§ **Passage provided**:
In Vitro Phosphorylation Assay-- TAK1 and TAB2 immunoprecipitates were incubated with 1 µg of bacterially expressed MKK6 in 20 µl of kinase buffer containing 10 mM HEPES, pH 7.4, 1 mM dithiothreitol, 5 mM MgCl2, and 5 µCi of gamma 32P-labeled ATP (3000 Ci/mmol) at 25 °C for 2 min. Samples were resolved by SDS-PAGE, transferred to Immobilon-P membranes, and visualized by autoradiography. The membranes were also analyzed by immunoblotting.

Subcellular Fractionation-- The method as described previously (46) was used with minor modifications. Cells were lysed in a hypotonic buffer (10 mM HEPES, pH 7.4, 1.5 mM MgCl2, 10 mM KCl, 0.2 mM phenylmethylsulfonyl fluoride, and 0.5 mM dithiothreitol) and homogenized on ice with a Dounce homogenizer. Unlysed cells, cell debris, and nuclei were removed by centrifugation at 1000 × g for 5 min. Soluble (supernatant, S-100) and particulate (pellet, P-100) fractions were generated by centrifugation at 100,000 × g for 1 h at 4 °C. Particulate fractions were solubilized in the Triton-containing lysis buffer followed by centrifugation at 10,000 × g for 10 min.

§ **Problem 1**: Name every component of the hypotonic buffer used for cell lysis in the methods passage, with the concentration given for each.
§ **Problem 2**: Reproduce word for word the part of the methods passage starting with "Subcellular Fractionation-- The" and going on through "10,000 × g for 10 min.".
§ **Problem 3**: Decide whether each statement agrees with the methods passage, answering yes or no and quoting the words that settle it: (a) the kinase reaction was carried out at 25 °C for 2 min; (b) nuclei were removed by centrifugation at 100,000 × g; (c) the resolved samples were transferred to nitrocellulose membranes.

§ **Data for review**:
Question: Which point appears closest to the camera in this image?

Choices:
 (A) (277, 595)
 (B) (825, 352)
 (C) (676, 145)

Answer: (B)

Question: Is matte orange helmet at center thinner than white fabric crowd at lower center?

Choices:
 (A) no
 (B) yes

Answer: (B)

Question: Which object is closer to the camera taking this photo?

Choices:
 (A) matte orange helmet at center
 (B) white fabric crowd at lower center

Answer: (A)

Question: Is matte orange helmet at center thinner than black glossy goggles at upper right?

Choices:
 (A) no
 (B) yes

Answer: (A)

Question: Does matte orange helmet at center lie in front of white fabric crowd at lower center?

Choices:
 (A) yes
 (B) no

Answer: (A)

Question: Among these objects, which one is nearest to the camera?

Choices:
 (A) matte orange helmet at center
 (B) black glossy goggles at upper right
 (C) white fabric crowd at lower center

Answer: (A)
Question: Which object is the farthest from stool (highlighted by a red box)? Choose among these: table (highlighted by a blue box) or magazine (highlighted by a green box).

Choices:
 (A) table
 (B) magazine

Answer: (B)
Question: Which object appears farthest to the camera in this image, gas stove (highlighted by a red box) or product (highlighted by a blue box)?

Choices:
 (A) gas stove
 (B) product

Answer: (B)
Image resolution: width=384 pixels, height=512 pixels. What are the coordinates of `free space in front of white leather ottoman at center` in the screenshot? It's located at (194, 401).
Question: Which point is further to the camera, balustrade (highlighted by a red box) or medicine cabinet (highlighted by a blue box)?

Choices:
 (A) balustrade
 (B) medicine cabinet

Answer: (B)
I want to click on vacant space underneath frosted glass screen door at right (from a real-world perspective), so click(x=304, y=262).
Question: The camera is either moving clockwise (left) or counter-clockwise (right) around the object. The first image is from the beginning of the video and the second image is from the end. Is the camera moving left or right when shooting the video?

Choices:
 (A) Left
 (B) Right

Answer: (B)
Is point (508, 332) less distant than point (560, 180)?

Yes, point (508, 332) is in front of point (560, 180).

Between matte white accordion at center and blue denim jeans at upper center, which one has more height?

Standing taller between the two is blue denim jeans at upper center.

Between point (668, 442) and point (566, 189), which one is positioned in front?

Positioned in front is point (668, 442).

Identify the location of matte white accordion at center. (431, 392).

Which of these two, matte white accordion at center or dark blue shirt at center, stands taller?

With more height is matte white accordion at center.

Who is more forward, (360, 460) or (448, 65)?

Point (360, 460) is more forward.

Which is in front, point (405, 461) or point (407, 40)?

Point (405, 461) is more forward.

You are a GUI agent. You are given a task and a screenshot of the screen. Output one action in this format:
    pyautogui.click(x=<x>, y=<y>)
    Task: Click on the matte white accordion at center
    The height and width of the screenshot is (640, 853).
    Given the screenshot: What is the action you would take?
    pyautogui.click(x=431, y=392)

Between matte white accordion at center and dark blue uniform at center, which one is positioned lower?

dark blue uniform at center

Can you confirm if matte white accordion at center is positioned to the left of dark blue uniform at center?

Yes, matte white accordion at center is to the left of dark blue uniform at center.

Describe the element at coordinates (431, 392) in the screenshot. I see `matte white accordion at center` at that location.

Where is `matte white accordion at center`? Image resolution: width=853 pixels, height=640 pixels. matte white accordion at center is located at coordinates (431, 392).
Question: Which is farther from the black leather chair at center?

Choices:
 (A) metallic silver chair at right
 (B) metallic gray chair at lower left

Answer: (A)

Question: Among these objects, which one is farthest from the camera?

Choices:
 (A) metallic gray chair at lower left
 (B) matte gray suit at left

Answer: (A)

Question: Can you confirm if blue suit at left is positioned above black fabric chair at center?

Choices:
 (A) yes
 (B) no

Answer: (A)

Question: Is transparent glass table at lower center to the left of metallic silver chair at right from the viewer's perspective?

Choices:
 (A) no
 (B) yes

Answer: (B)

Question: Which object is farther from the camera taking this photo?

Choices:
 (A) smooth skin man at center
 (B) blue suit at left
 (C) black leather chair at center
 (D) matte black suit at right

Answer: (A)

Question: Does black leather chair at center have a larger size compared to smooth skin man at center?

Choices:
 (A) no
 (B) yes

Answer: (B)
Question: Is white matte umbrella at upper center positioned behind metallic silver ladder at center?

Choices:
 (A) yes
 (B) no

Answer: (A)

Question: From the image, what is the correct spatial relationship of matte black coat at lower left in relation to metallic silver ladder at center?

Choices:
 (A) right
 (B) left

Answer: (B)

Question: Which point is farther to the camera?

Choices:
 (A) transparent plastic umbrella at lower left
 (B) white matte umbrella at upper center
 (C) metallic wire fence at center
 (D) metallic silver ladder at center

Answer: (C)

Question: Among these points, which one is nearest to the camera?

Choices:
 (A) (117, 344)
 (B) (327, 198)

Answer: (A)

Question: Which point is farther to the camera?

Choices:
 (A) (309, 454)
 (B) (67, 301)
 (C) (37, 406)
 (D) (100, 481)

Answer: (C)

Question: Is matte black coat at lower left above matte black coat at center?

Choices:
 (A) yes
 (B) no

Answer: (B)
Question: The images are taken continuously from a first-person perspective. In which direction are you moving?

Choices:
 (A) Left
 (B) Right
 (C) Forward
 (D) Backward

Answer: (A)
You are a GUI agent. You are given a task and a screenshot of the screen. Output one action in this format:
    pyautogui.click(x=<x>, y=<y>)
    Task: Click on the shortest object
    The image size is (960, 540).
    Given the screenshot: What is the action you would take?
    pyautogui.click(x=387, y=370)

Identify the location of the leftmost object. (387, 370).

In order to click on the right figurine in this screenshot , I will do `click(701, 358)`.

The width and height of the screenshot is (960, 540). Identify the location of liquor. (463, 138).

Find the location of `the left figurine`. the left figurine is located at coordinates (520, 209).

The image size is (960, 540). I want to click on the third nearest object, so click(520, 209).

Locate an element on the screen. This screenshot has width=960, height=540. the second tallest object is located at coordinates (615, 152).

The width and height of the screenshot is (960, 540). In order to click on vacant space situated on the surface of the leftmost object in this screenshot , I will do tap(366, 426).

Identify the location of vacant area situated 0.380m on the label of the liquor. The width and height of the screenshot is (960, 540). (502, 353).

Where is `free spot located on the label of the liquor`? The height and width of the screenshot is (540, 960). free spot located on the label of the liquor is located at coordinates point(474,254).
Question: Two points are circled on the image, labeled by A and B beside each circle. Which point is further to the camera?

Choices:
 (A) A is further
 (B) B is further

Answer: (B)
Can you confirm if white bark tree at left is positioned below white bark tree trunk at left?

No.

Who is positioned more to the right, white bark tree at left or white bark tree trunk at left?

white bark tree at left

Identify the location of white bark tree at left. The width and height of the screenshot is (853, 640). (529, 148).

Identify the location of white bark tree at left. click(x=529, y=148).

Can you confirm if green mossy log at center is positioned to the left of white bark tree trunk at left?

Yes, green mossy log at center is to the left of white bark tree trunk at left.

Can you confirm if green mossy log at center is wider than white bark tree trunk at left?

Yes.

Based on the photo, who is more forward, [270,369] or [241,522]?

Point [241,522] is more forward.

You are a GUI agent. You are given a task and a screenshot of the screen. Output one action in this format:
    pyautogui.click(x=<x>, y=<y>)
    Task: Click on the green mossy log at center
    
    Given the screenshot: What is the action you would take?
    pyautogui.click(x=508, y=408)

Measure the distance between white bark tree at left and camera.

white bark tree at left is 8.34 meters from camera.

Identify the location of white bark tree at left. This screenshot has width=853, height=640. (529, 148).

§ **Exercise response 1**: The hypotonic buffer contained 10 mM HEPES at pH 7.4, 1.5 mM MgCl2, 10 mM KCl, 0.2 mM phenylmethylsulfonyl fluoride, and 0.5 mM dithiothreitol.

§ **Exercise response 2**:
Subcellular Fractionation-- The method as described previously (46) was used with minor modifications. Cells were lysed in a hypotonic buffer (10 mM HEPES, pH 7.4, 1.5 mM MgCl2, 10 mM KCl, 0.2 mM phenylmethylsulfonyl fluoride, and 0.5 mM dithiothreitol) and homogenized on ice with a Dounce homogenizer. Unlysed cells, cell debris, and nuclei were removed by centrifugation at 1000 × g for 5 min. Soluble (supernatant, S-100) and particulate (pellet, P-100) fractions were generated by centrifugation at 100,000 × g for 1 h at 4 °C. Particulate fractions were solubilized in the Triton-containing lysis buffer followed by centrifugation at 10,000 × g for 10 min.

§ **Exercise response 3**:
(a) Yes. The passage says the immunoprecipitates were incubated "at 25 °C for 2 min."
(b) No. The passage says "Unlysed cells, cell debris, and nuclei were removed by centrifugation at 1000 × g for 5 min."
(c) No. The passage says the samples were "transferred to Immobilon-P membranes."